Mode of action of the antimicrobial peptide Bombinin H2 and its natural single D-amino acid diastereomer, on Leishmania parasites and model membranes

Leishmaniasis encompasses a wide range of infections caused by the human parasitic protozoan species belonging to the Leishmania genus. It appears frequently as an opportunistic disease, especially in virus-infected immunodepressed people. Similarly to other pathogens, parasites became resistant to most of first-line drugs. Therefore, there is an urgent need to develop antiparasitic agents with new modes of action. Gene-encoded antimicrobial peptides (AMPs) are promising candidates. They are lethal for a broad spectrum of pathogens, but little is known about their activity and mode of action against the insect (promastigote) and the mammalian (amastigote) stage of the Leishmania parasite.

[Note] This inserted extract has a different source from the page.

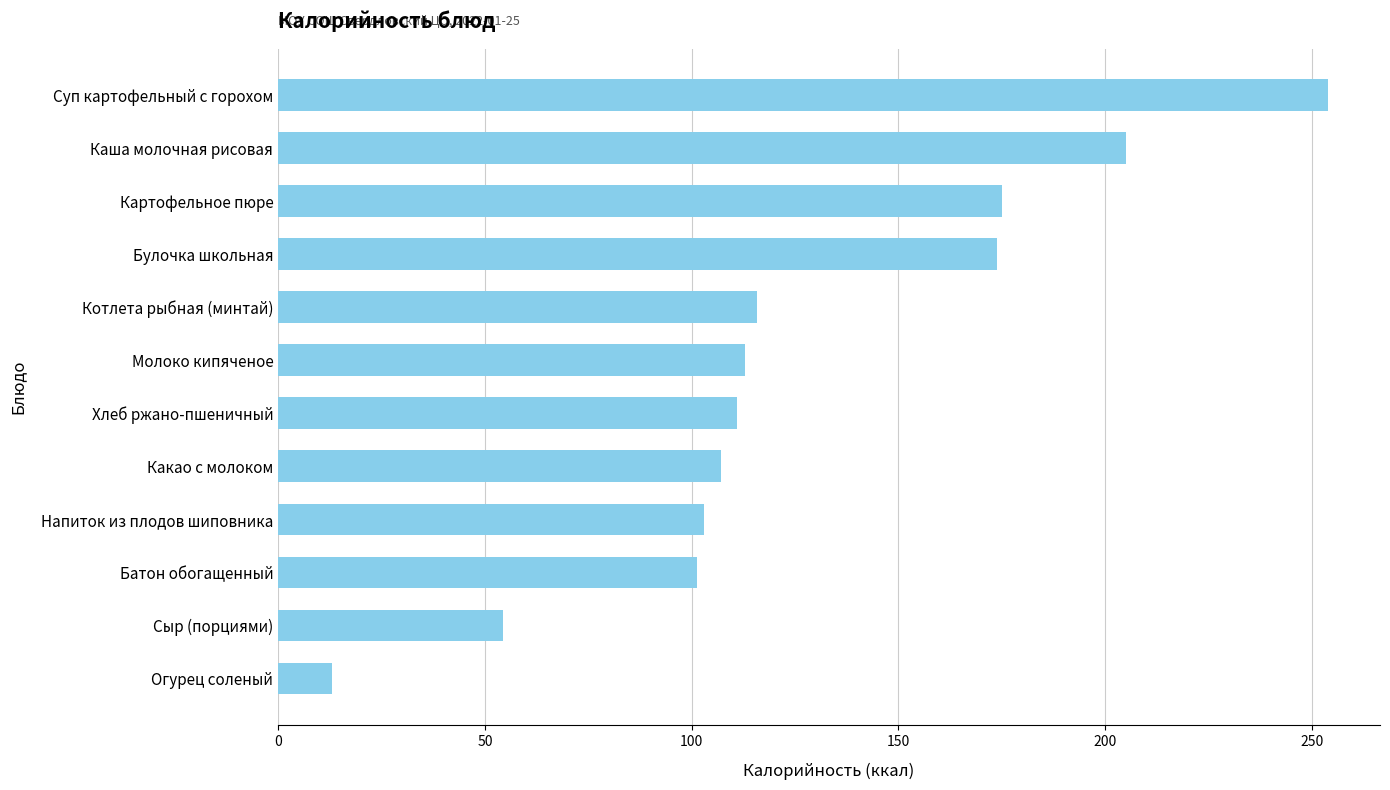

Between Сыр (порциями) and Напиток из плодов шиповника, which is larger?

Напиток из плодов шиповника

We report on the lethal activity of bombinin H2 and H4, two AMPs isolated from the skin secretions of Bombina variegata, which differ one from each other by only the configuration of a single amino acid. We found that H4, which represents the first natural AMP of animal origin containing a D-amino acid in its sequence, is the most active one. The mode of action of the peptides on Leishmania and model membranes was investigated. These studies include: membrane depolarizition, membrane leakage and damage, membrane binding (using surface plasmon resonance) and the determination of the structure and organization of the peptide in Leishmania mimicking membranes (using ATR-FTIR spectroscopy). Our results highlight the importance of a single a-amino acid epimerization as a tool used by nature to modulate the activity of AMPs. In addition, our findings suggest bombinins H as potential templates for the design of new drugs with a new mode of action against Leishmania.